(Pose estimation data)
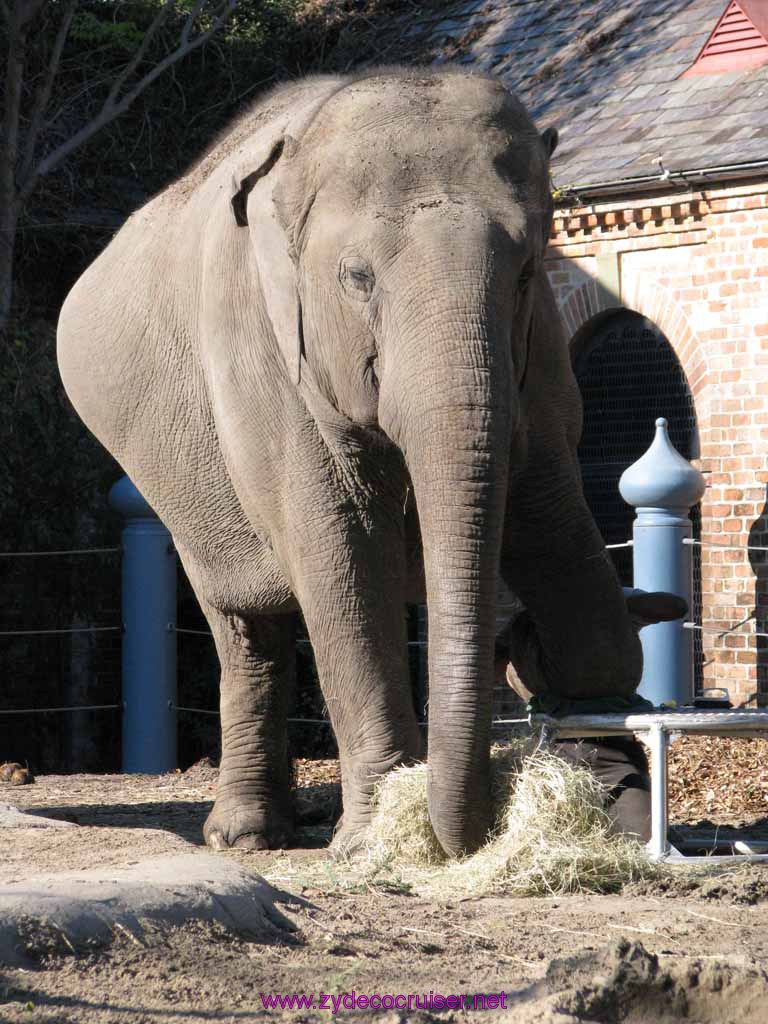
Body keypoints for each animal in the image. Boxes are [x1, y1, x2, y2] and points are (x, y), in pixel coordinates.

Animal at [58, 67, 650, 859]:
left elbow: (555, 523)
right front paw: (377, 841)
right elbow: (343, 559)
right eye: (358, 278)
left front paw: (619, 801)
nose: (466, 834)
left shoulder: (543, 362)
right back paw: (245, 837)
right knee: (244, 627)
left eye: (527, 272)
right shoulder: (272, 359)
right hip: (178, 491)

--

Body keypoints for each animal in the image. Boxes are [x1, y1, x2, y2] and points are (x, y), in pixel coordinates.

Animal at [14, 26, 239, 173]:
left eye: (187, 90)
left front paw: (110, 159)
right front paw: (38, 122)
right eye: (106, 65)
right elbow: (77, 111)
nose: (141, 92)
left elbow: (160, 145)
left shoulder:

### Work item
Go through the records above and copy every line with the word "left".

### Exercise solution
left elbow: (555, 523)
left front paw: (619, 801)
left shoulder: (543, 362)
left eye: (527, 272)
left eye: (187, 90)
left front paw: (110, 159)
left elbow: (160, 145)
left shoulder:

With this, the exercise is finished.